Supporting a Cu@In2O3 core–shell structure on N-doped graphitic carbon cuboctahedral cages for efficient photocatalytic homo-coupling of terminal alkynes

Abstract

Improving the separation efficiency of photogenerated carriers and exposing more active sites are two important factors to improve the photocatalytic efficiency of photocatalysts. Designing appropriate materials with special structure and composition to achieve the above-mentioned objectives is the focus and hotspot of scientists' research. In this study, N-doped graphitic-carbon (NGC) cuboctahedral cage-supported core–shell Cu@In₂O₃ nanocomposites (denoted as Cu/In₂O₃@N–C) was prepared via the calcination of In-loaded HKUST-1 cuboctahedral nanoparticles. Using air(O₂) as an oxidant, initiated by visible-light under ambient conditions, eco-friendly Cu/In₂O₃@N–C shows high efficiency, good recyclability, and excellent functional-group tolerability on the photocatalyzing home-coupling of terminal alkynes. Its highly enhanced photocatalytic performances are ascribed to its unique structural features.
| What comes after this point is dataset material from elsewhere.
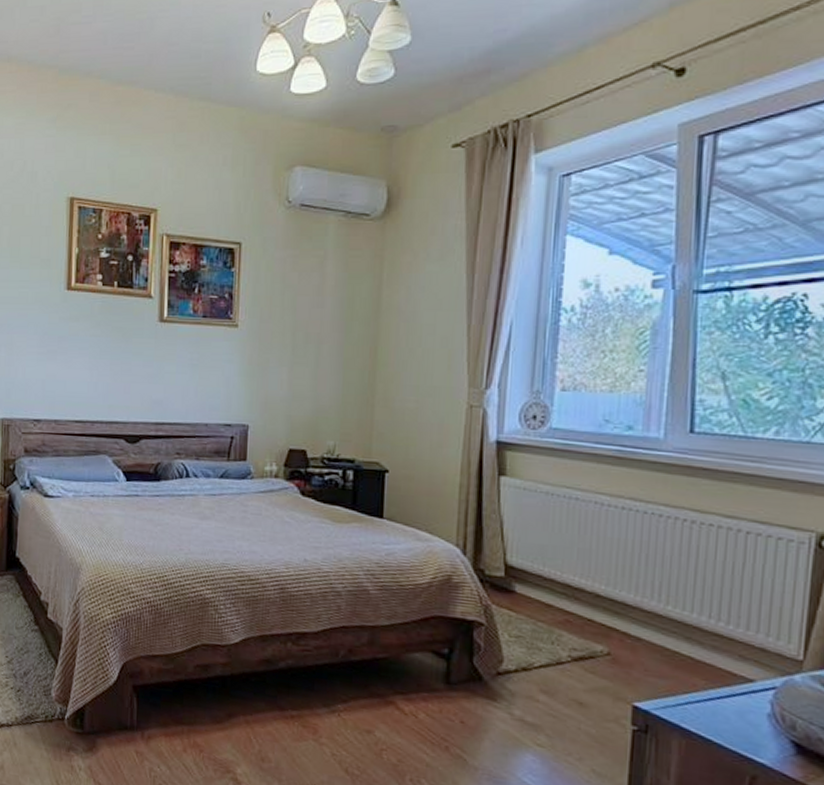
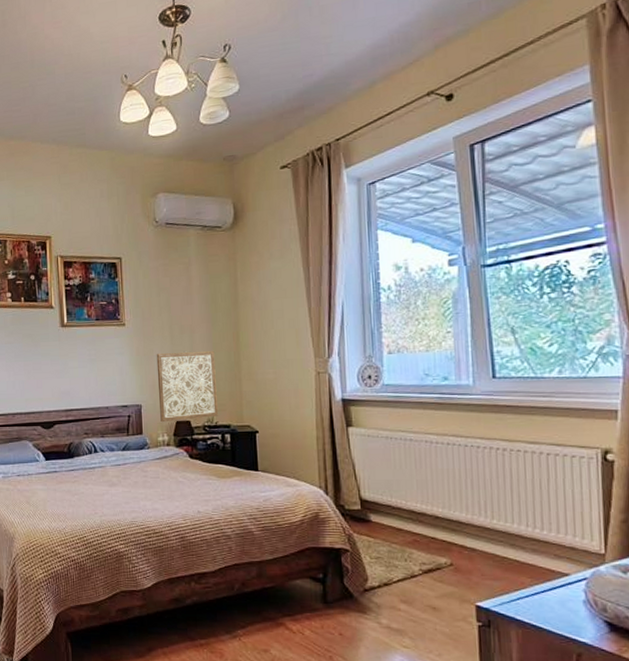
wall art: none [270,364,345,449] -> present [156,350,219,423]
Precisely integrating the photoredox function of semiconductive In₂O₃, conductivity of Cu and NGC promotes rich generation and effective transfer-separation of photo-induced carriers. Intrinsically, the photocatalytic activity of Cu on the home-coupling of terminal alkynes and enhanced adsorptivity of phenylacetylene by the Cu/In₂O₃ heterostructure, which has been proved by DFT calculations, further boost photocatalytic efficiency. Simultaneously, hollow cuboctahedral cages provide abundant photoactive sites.